Its dialogue is expressive, and just right (“I’m not a can of corn, getting dusty waiting for you to take me down off the shelf,” Dot tells a married, would-be paramour, while Duane verbally backhands Webb by saying, “I don’t live in a world of maybe, I live in Texas”). Certainly everything about its below-the-line production is well done, and of a piece. Andrew Kenny’s music is moody and low-key, while Claire White’s production design and costume designer Rachel Marie Jones’ work are deceptively simple evocations of Southwestern lower-middle-class environs. Cinematographer Andrew Lilien really shoots a smart film, too, with expressive but not overly showy framing choices and a nice use of soft and natural light.
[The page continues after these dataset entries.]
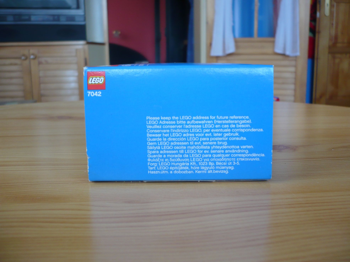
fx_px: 354
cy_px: 131
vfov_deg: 40.7
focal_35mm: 35
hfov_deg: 52.6
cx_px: 175
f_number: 2.8
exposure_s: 1/30
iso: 100
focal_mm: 5.8
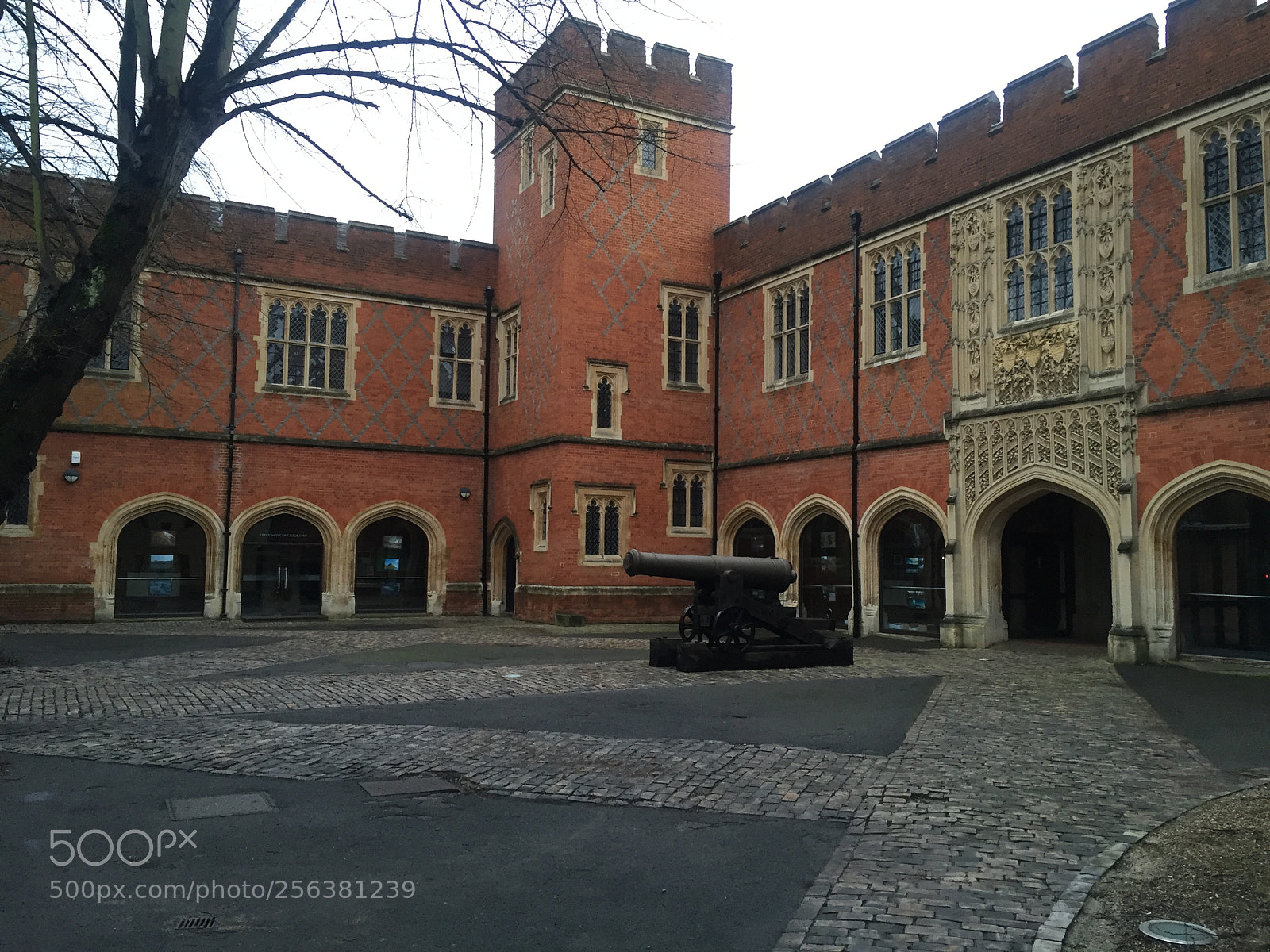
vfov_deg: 48.2
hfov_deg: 61.7
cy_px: 476
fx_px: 1064
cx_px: 635
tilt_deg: +4.6
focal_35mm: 29
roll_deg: -1.6
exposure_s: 1/33
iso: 100
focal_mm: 4.15
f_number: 2.2
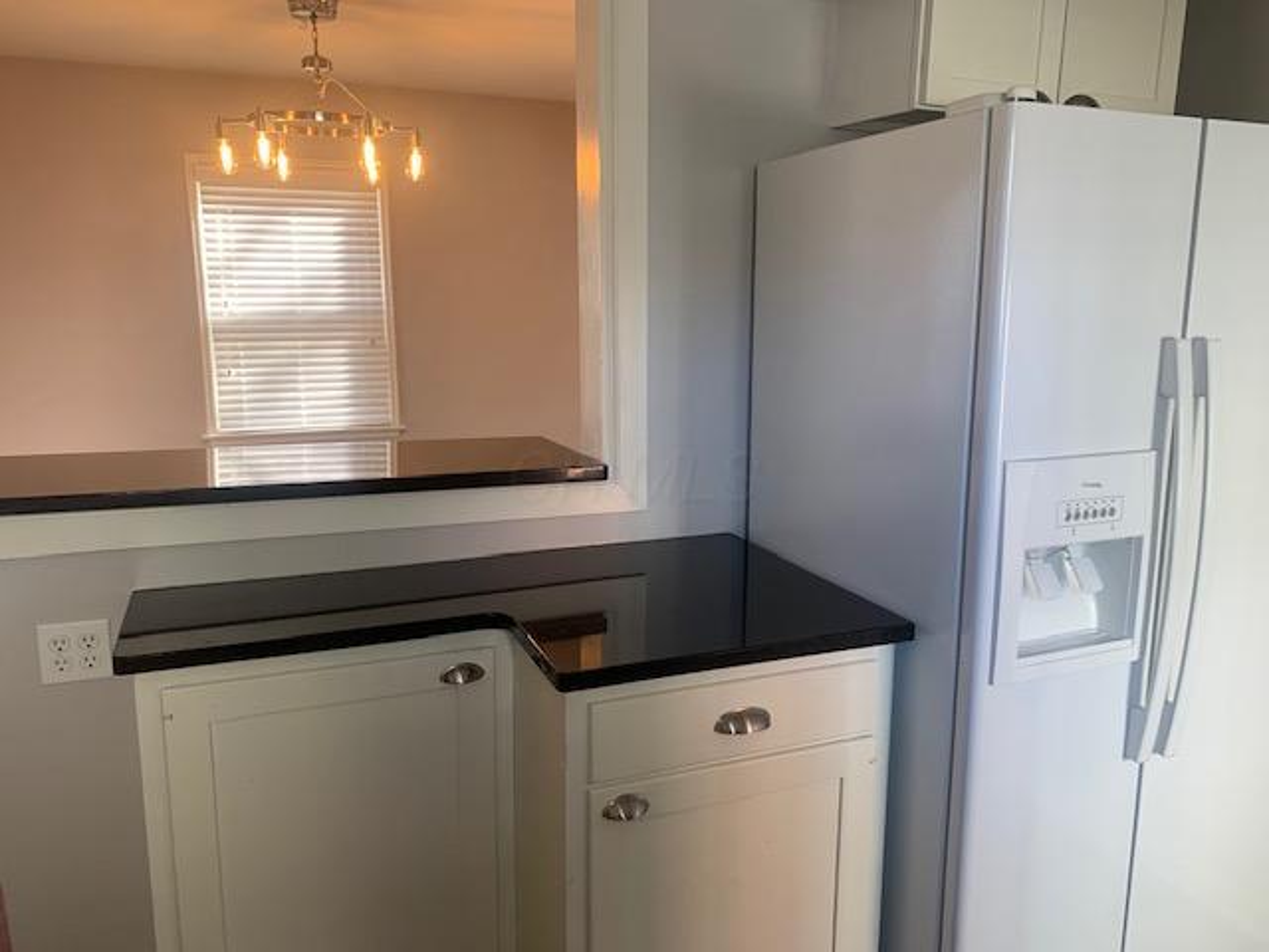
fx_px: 953
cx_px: 634
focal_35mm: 26
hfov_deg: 67.3
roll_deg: -0.9
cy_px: 476
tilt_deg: -11.1
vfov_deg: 53.1
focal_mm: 4.25
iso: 80
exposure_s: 1/60
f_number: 1.8
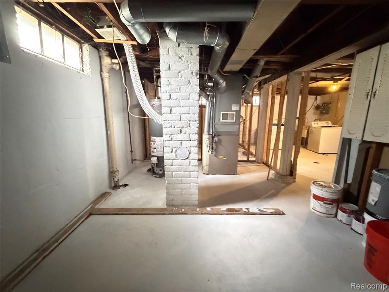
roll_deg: -0.3
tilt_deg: -10.0
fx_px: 157
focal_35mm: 14
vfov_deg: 85.7
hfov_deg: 102.1
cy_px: 146
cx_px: 194
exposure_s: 1/24
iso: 2500
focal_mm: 2.22
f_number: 2.2
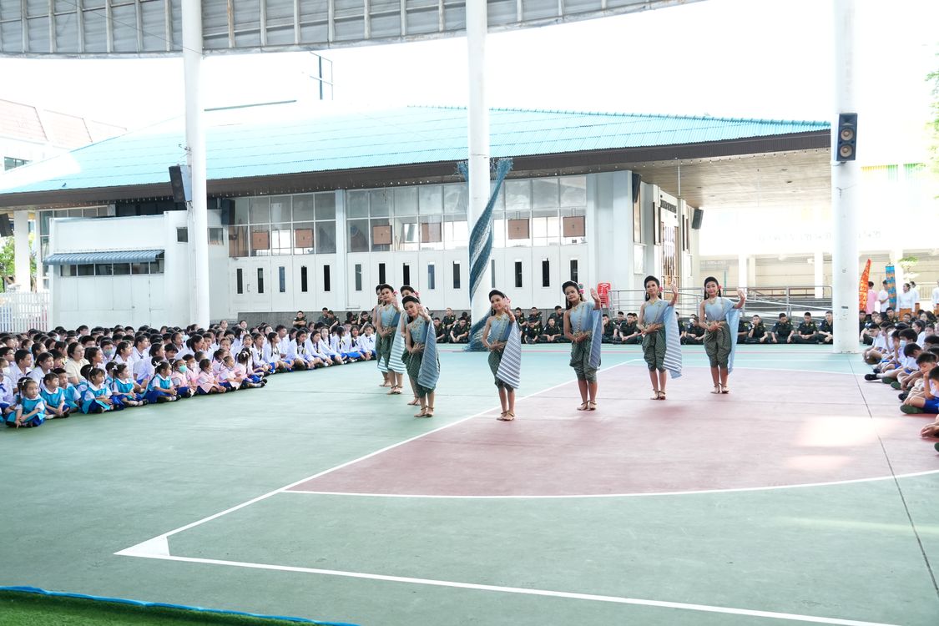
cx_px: 470
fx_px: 939
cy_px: 313
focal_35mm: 36
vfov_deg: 36.9
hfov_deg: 53.1
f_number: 4.5
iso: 1250
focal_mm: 24
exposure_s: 1/250
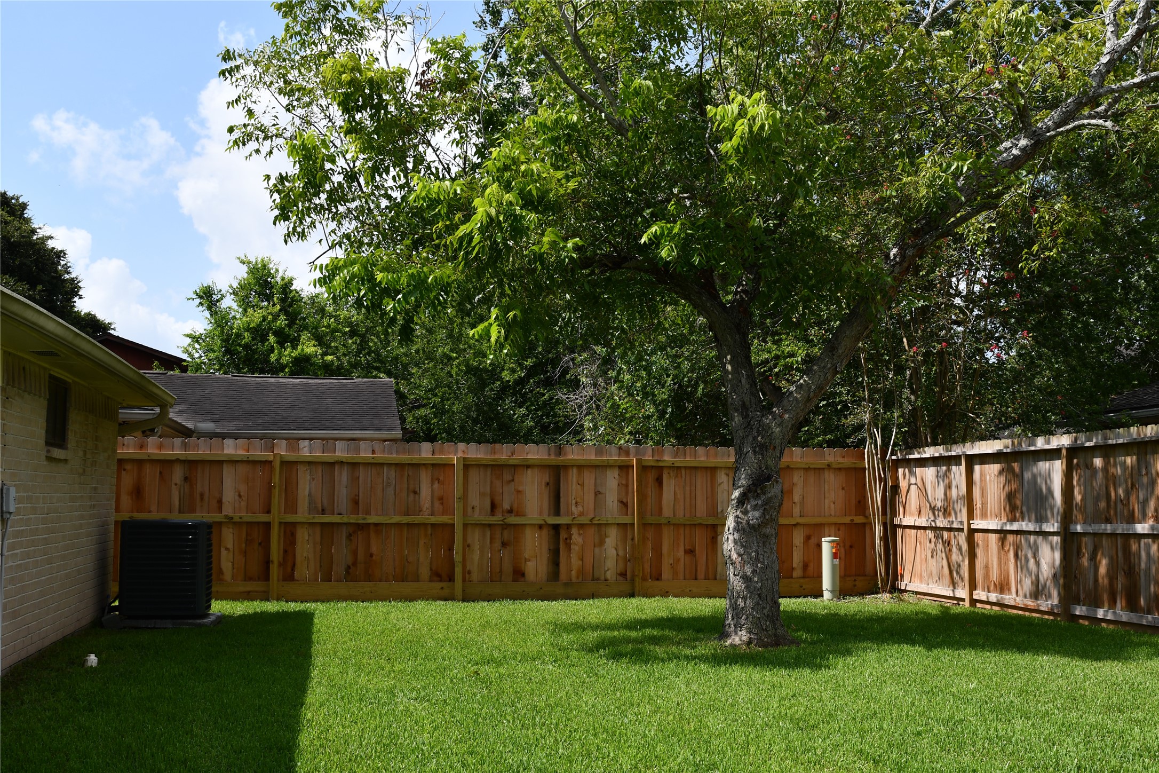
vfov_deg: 36.9
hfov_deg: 53.1
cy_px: 386
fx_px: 1159
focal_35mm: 36
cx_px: 580
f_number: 8
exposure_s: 1/250
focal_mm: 24
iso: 100
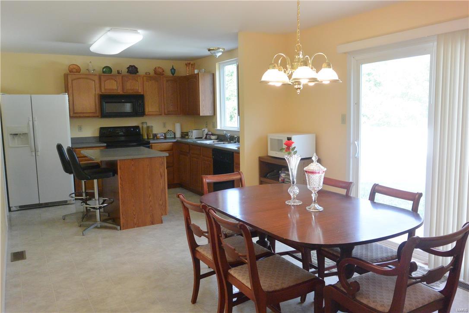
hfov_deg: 61.9
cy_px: 156
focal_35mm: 30
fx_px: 391
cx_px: 234
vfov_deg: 43.6
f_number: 3.5
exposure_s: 1/125
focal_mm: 11.4
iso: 360
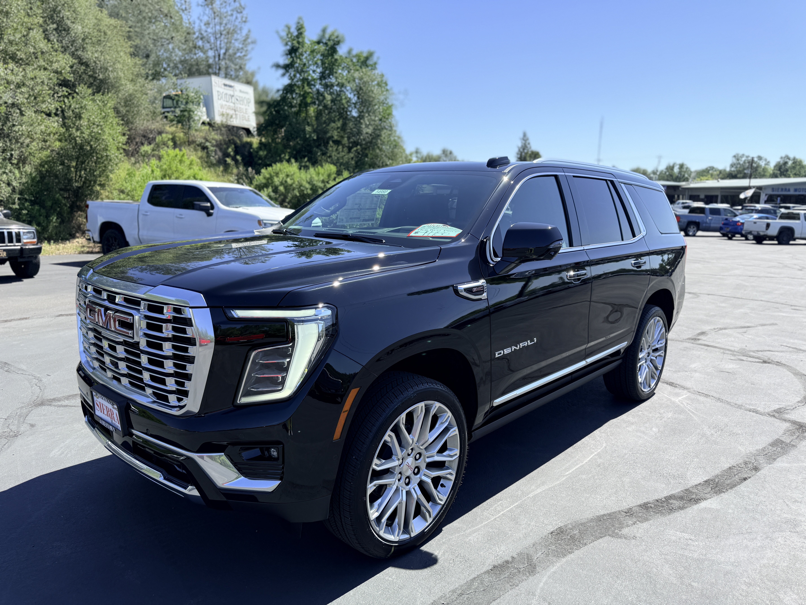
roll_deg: -0.4
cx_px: 403
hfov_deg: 71.6
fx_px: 559
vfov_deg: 56.8
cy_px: 302
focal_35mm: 24
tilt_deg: -11.4
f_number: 1.78
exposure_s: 1/2169
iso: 80
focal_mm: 6.76
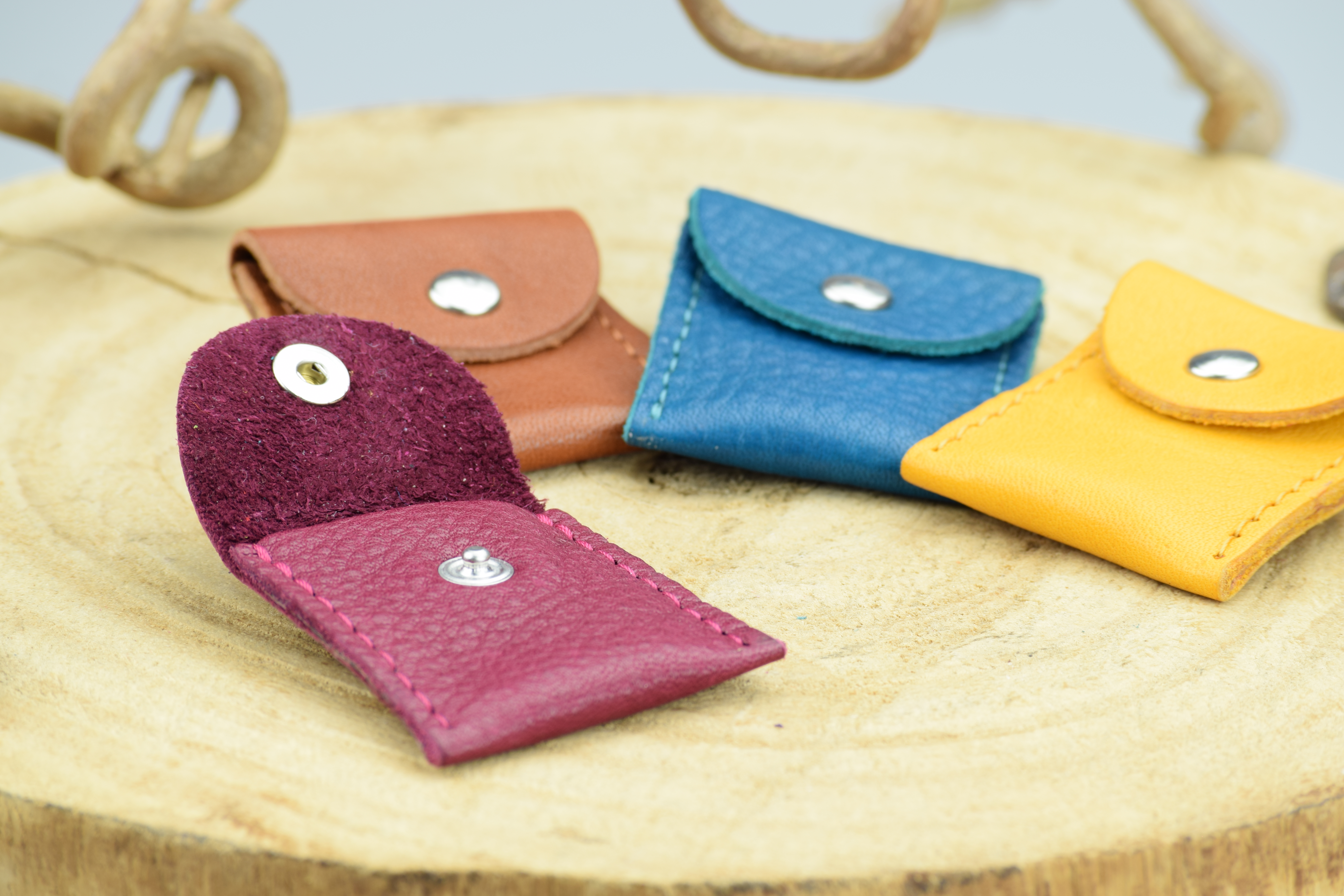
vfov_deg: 6.5
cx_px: 672
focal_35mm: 210
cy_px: 448
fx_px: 7839
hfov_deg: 9.8
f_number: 9
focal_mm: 140
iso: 100
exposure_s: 1/20
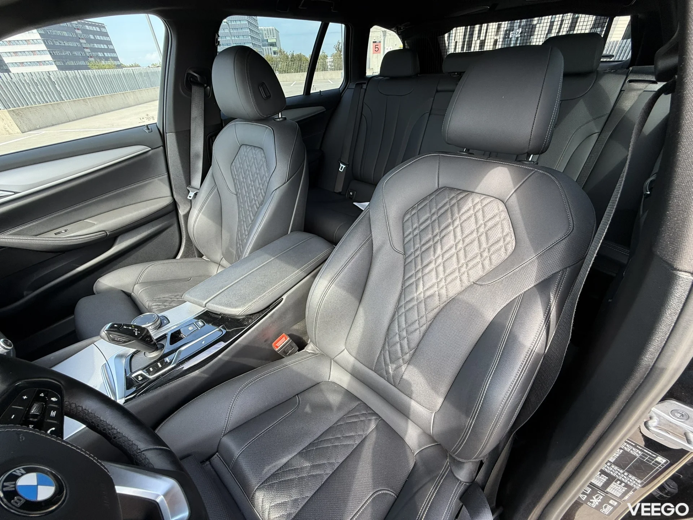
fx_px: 280
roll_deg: +2.3
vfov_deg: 85.7
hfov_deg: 102.1
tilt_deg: -35.7
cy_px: 260
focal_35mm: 14
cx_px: 346
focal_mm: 2.22
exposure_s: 1/99
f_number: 2.2
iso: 40
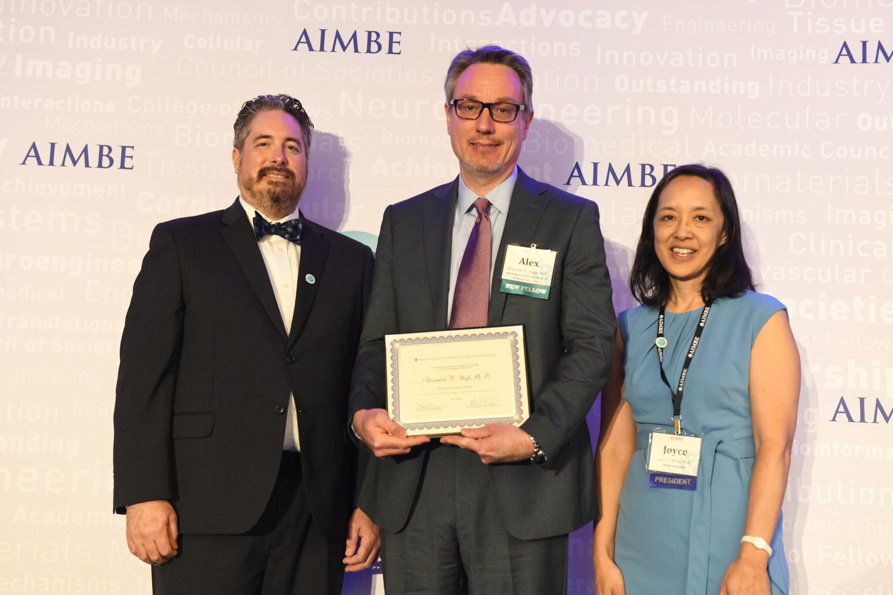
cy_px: 298
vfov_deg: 26.0
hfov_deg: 38.2
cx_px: 446
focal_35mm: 52
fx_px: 1290
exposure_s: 1/60
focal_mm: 52
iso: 6400
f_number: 4
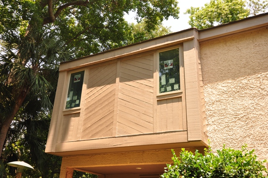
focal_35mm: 36
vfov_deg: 36.8
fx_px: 268
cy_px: 89
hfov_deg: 53.2
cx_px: 134
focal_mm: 24
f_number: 6.3
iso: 200
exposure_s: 1/250
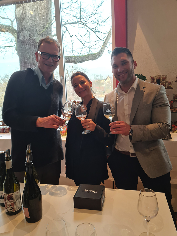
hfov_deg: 51.4
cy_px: 114
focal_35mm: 27
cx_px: 89
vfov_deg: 65.3
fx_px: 184
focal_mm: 5.4
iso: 320
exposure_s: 1/50
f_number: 1.8
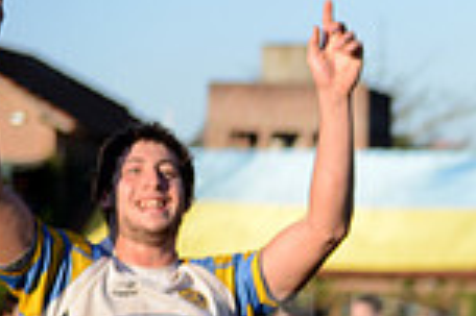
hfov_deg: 7.5
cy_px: 527
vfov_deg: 5.1
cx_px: 886
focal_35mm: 267
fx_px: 3526
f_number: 2.8
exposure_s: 1/2500
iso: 320
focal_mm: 70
Where “Two Step” most connects, though, is in its performances. Hebert, who could probably pass for Barry Pepper’s stunt double, is rather wonderfully scummy as Webb, but he doesn’t take the bait of a lesser actor and overplay his character’s loathsomeness; instead, his actions flow recognizably from a place of wounded psychology. Similarly, Moore is sensitive and restrained, and Broderick is just fantastic, occupying a uniquely lived-in yet charismatic space. Together they and the other actors give “Two Step” a sense of deeply rooted authenticity. If there’s an additional strike against Johnson’s movie, it’s just that it winds up somewhat on its back foot, with a self-consciously arty conclusion. Still, this is a fine little film, definitely worthy of seeking out.
NOTE: “Two Step” opens in New York City at Village East Cinemas, and in Los Angeles at Arena Cinemas.